Before the sun dragged west over the Bayonne Bridge, someone’s head was going to get removed from his shoulders with a crowbar.
That was what it looked like, in any event, as Mark Smith tried to stave off Jimmy Davis but couldn’t in the end in a bruising Broadway street war, becoming the second straight former Hudson County Democratic Organization (HCDO) chairman to go down in defeat over the course of the past year.
First it was Jersey City Mayor Jerry Healy, upended by Steve Fulop.
Then Smith, decked by Davis tonight.
Once nearly defeated in a run for office by a Bayonne housewife, Hudson County Executive Tom DeGise now stands at the edges of the the ruins of Bayonne as the lone survivor of the Smith-Healy-DeGise South Hudson triumvirate who isn’t either a lame duck or already out of office.
Alert to the change narrative ripping through his home county, DeGise, ahead of his 2015 re-election bid, last month cemented himself to the sides of those powerful twin political pillars: North Hudson mayors Nick Sacco of North Bergen and Brian P. Stack of Union City.
One source speculated that Sacco and Stack left a harmless Healy – and now Smith – deprived-DeGise standing rather than risk empowering Fulop.
The Jersey City upstart mayor who last year defeated Healy has a game ally in Hudson County Freeholder Bill O’Dea, who is ready to tackle DeGise with the same vigor that Davis just applied to Smith.
O’Dea is in full-bore turf pawing mode, ravenous for the signal from Fulop to pounce into a countywide war. But he may be the only one.
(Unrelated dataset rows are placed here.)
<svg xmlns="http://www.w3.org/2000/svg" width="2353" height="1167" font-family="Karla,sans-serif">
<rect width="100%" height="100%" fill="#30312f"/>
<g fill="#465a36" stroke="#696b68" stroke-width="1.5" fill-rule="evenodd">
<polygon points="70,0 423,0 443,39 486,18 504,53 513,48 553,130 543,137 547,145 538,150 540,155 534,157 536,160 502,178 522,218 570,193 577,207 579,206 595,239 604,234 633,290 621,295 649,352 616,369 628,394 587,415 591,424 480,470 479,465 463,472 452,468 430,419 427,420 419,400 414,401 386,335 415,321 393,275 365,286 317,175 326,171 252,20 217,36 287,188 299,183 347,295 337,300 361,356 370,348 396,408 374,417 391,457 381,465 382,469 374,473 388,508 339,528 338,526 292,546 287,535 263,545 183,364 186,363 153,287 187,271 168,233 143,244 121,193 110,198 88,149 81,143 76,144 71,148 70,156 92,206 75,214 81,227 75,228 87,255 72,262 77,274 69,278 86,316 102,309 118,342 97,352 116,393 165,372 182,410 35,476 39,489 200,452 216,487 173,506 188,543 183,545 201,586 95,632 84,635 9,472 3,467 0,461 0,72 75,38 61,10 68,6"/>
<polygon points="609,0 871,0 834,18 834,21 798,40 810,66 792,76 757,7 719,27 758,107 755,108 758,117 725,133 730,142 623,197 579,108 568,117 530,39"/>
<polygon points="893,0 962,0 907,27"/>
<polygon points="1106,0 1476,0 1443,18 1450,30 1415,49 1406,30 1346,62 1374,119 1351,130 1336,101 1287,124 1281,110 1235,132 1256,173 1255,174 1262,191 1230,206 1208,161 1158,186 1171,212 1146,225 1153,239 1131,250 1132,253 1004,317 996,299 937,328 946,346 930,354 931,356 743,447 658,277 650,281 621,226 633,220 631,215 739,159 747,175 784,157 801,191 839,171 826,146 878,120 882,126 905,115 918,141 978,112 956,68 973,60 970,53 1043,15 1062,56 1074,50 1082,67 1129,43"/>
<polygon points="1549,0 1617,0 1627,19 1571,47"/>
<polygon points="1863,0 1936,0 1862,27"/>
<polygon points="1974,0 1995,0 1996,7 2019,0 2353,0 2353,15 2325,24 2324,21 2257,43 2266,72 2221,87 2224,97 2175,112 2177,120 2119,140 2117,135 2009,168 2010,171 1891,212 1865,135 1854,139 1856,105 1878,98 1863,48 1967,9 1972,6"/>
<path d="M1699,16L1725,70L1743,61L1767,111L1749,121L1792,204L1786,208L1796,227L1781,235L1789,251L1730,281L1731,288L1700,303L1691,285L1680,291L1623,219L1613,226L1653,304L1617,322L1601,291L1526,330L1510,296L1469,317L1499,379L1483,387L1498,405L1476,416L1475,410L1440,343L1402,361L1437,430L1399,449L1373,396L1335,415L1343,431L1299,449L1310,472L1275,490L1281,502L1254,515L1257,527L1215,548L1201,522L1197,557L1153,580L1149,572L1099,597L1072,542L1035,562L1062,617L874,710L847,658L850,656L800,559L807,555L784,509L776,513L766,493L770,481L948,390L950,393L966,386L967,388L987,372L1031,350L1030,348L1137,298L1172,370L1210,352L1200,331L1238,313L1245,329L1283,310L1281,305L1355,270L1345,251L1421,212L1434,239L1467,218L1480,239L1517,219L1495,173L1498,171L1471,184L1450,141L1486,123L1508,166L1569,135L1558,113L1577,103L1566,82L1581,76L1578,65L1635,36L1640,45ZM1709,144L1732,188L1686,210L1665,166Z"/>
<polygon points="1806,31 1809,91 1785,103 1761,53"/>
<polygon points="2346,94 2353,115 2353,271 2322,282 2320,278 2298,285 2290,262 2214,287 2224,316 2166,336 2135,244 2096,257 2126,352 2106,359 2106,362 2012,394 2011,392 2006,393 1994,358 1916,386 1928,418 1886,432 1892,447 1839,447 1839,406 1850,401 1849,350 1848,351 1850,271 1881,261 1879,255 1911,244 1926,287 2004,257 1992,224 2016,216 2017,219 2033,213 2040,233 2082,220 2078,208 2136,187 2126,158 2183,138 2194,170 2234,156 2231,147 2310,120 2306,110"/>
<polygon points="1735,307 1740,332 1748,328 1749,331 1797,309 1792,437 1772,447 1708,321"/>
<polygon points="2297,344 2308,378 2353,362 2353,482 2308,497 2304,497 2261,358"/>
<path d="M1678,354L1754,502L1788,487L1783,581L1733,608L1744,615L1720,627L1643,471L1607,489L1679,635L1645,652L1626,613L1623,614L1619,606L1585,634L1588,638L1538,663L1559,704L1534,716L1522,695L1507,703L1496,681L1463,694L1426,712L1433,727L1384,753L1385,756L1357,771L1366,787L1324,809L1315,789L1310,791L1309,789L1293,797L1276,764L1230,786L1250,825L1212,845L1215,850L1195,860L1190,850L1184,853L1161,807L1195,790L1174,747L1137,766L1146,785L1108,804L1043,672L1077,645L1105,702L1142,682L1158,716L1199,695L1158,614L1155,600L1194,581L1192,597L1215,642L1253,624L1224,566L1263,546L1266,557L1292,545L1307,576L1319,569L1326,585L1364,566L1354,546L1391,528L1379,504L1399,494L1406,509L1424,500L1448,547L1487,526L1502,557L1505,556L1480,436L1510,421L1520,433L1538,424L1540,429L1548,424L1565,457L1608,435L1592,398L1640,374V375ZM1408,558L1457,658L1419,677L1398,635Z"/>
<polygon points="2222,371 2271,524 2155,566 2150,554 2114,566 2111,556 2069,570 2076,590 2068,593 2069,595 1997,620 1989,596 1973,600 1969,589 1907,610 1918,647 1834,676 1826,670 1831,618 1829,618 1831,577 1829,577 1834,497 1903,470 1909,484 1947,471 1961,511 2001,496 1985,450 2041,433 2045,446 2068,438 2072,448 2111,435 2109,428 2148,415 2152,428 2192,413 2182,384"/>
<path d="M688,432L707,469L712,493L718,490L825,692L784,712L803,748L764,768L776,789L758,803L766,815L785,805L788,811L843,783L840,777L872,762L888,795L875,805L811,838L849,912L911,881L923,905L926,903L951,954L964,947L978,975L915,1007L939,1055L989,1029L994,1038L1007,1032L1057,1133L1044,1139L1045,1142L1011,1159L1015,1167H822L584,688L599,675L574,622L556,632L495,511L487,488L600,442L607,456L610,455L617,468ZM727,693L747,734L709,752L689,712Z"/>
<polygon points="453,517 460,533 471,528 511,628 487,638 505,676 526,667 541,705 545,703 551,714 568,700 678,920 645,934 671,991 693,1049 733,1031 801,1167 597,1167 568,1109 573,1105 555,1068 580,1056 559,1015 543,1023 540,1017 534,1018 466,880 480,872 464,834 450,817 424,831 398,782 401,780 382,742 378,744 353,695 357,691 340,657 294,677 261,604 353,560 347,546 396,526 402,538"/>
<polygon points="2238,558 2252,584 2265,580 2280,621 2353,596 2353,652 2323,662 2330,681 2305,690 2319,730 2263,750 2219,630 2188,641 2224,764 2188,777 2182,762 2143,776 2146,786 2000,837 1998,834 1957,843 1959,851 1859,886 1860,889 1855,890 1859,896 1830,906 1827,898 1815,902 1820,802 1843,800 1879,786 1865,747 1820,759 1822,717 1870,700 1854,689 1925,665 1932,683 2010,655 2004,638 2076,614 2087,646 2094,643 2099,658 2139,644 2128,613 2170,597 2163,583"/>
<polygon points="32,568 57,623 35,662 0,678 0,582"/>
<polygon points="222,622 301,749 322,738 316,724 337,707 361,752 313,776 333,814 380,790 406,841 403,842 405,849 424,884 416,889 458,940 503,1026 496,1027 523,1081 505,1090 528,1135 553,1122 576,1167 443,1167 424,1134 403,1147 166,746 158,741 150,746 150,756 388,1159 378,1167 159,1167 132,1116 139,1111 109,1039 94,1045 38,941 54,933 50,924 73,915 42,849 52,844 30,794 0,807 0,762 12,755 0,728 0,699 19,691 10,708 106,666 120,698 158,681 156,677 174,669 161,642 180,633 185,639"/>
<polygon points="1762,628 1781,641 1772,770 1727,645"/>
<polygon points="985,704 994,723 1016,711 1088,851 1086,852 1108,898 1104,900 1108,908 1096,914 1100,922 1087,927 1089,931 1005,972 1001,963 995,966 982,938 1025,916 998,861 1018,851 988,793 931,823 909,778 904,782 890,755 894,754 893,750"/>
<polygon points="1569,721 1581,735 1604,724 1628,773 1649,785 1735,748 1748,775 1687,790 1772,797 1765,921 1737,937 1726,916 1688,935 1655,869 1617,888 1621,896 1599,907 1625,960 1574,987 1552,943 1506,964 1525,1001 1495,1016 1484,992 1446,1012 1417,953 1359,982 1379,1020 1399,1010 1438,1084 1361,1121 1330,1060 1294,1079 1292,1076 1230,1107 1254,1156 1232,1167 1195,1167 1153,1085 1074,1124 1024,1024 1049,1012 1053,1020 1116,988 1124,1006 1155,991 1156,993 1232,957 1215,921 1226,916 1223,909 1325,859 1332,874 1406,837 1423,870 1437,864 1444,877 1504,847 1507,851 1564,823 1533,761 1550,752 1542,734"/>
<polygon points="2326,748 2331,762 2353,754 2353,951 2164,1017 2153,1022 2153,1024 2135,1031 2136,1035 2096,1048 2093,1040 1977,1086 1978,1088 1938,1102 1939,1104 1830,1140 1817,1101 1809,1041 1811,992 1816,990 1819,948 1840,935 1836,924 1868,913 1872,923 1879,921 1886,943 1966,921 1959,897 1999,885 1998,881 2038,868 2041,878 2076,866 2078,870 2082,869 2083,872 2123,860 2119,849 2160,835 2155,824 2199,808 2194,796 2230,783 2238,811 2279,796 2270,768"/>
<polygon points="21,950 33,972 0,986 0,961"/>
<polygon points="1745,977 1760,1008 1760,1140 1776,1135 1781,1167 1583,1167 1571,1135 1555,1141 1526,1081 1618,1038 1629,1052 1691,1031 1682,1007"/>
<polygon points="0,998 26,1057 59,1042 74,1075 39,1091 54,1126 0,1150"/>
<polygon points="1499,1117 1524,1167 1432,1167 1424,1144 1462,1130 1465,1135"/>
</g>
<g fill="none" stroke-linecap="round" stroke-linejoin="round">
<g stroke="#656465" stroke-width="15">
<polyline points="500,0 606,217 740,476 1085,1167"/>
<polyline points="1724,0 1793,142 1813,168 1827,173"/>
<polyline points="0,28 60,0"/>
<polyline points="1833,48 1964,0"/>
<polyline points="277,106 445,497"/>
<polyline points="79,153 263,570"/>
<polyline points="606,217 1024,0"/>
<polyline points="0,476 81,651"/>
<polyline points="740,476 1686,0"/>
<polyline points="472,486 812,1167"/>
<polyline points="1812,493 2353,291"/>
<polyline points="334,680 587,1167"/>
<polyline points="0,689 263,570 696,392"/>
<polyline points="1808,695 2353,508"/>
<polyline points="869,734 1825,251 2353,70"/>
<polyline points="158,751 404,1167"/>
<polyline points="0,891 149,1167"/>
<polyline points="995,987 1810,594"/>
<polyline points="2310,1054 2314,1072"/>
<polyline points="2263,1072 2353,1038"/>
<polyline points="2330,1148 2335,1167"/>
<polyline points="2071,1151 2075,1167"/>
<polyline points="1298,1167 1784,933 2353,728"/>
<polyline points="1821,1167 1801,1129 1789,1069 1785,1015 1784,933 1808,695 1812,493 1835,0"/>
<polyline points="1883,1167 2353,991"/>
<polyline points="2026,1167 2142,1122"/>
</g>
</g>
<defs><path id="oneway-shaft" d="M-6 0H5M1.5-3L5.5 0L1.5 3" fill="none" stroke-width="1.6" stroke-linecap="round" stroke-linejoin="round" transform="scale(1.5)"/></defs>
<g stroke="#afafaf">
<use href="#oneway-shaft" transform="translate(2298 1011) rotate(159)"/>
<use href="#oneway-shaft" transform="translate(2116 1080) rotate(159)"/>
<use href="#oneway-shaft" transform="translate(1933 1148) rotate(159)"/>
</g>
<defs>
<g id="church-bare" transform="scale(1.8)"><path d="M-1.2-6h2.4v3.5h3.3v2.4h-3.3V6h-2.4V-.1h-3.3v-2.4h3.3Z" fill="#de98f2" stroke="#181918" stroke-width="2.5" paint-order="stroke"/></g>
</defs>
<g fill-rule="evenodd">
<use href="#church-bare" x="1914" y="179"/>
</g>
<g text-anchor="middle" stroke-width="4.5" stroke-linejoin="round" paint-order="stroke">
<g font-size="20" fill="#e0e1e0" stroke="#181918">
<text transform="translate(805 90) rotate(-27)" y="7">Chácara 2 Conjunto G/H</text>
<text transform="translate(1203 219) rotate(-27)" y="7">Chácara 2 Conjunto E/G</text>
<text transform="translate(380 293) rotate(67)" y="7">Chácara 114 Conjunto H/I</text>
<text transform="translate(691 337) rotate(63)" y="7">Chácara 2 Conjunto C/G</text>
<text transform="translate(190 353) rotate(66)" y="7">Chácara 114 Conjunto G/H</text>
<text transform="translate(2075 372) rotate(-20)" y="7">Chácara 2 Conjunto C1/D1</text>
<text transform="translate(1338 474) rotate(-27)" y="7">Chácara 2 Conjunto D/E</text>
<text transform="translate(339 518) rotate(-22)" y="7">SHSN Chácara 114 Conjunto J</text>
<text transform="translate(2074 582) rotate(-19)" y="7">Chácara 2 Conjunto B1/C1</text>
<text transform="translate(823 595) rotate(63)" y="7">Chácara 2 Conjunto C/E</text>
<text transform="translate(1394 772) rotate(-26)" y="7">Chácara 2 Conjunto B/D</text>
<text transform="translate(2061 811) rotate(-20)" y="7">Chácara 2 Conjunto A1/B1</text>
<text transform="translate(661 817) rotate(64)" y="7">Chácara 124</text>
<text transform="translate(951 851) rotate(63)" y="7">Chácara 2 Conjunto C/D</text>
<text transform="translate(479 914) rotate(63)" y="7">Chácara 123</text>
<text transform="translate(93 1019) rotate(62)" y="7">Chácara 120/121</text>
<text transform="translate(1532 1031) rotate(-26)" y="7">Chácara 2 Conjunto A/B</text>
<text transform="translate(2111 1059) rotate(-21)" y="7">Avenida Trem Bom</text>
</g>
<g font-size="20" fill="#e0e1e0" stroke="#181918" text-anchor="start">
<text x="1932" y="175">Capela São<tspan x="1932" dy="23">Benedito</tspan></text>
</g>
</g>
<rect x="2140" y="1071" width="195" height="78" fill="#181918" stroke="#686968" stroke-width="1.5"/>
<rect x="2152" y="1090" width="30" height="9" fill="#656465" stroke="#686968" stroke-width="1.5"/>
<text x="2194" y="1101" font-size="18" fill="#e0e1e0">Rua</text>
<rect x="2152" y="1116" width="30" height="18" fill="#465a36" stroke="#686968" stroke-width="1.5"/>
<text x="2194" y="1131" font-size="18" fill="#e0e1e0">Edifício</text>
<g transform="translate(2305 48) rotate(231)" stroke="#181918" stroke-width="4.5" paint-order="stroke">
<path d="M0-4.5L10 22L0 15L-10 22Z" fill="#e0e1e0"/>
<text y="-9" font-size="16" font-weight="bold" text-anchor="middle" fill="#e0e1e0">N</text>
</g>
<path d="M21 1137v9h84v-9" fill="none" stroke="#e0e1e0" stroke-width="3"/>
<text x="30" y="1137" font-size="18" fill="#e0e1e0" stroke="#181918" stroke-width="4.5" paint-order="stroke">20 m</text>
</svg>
For while Smith offended powerful players like U.S. Sen. Bob Menendez (D-NJ) and deepened ill will among others only too happy to watch him struggle with his back against the wall in today’s runoff election and ultimately lose, DeGise has opted for a “boring” image, by his own admission.
The friendly DeGise goes out of his way to cultivate goodwill, not start fistfights.
It’s difficult to imagine him involved in an episode like that Bayonne runoff election at this stage of his career.
“I’ll go back to teaching,” he shrugged with a smile in 2007 when PolitickerNJ suggested he could lose a close election in that infamous civil war.
That attitude means he won’t have to, at least by the looks of it right now, where Stack and Sacco would prefer peace to getting their hair mussed for the sake of someone else’s empowerment, namely Fulop’s.
It also has to do with O’Dea himself, another source said.
The power brokers simply don’t want the headache of a good government tempest blowing into office.
“Billy will be showing up demanding to know ‘what’s going on here?’ It’s like fingernails on a chalkboard,” the source said. “With Tom, it’s more like, ‘Hey, Tom, I just got the latest re-issue of that Crosby, Stills and Nash CD. ‘Super.’
“[Former Hudson County Democratic Chairman] Bob Janiszewski survived because he was a tough guy,” the source added. “Tom survived because – in relation to a rage against the machine alternative like O’Dea – he’s soft.”